There are times I envy Louise and times I wouldn’t want to be her for the world. Times like these were the latter. Louise didn’t see enough movies growing up. I made her watch
The Untouchables
at my house one weekend to try to educate her on the thrill of Elliot Ness, but the whole concept was lost on poor Louise.

“So you’ve never been involved with any mob cases.”

My lips turned down involuntarily and I shook my head.

“Not one,” I said.

“No gang hits either?”

“Plenty of those.” Louise wheeled us off the freeway and onto a frontage road. “Believe me this wasn’t a gang hit.”

“How do you know?”

I glanced at what Jane jotted in her notebook. She was writing directions to where we were going.

Perhaps we were underestimating Jane. She knew she could only print what we gave her authorization to run, yet she was still mapping the route. She was up to something. Quizzing us on procedures and gangs was only an attempt to disguise what she was really doing.

“Gangs are particularly bloody,” Louise said and looked down at the directions on her Post-It-Note. “They also usually kill in public places – while their victim is walking down the street, driving in a car, or standing in front of their house. Gang hits are more of opportunity than planning.”

“So you believe the Luther’s murder was premeditated?” Excitement burbled in Jane’s voice.

I became fascinated with the suburban landscape rolling by my window, and waited for Louise to pick up the reigns – she didn’t. Instead, she was more concerned with finding the address listed on her pink Post-It-Note.

“You’re leaving me to infer a lot from your silence, Detectives.”

“Infer whatever you choose.” Louise pulled up to the curb on a tree-lined street, and jammed the car into park. “We’re here.”

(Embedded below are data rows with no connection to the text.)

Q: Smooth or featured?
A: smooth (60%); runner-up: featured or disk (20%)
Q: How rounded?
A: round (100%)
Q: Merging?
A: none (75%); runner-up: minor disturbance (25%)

“Wait.” Jane Katts unbuckled her belt, slid to the center again, and put a hand on each of our shoulders. “Please let me go in with you.”

I opened my door. Jane tightened her grip.

“Please.” Her gaze morphed from one of pure cunning to pleading. “We don’t have to tell them that I’m a reporter. I won’t use my tape recorder, or my notebook. We can tell them I’m an observer from the P.D.”

Here to make sure the story in this morning’s paper wasn’t true no doubt.

“You said it yourself, I can’t print the story. My editor says you’ll be giving us an exclusive on the case when it’s over anyway.”

She took her hands from our shoulders.

“You’ll just be giving me a head start on the background information.”

Louise and I looked at each other trying to perform some sort of telepathic communication across the front seat of the Toyota. After a few moments, I realized that I had zero telepathic ability.

I pointed to Jane Katts. “You wait here.”

Then pointed to Louise. “You, conference.”

I pointed to the roof of the Toyota. Louise understood.

We stepped outside, closed the front doors, and spoke across the roof of the car.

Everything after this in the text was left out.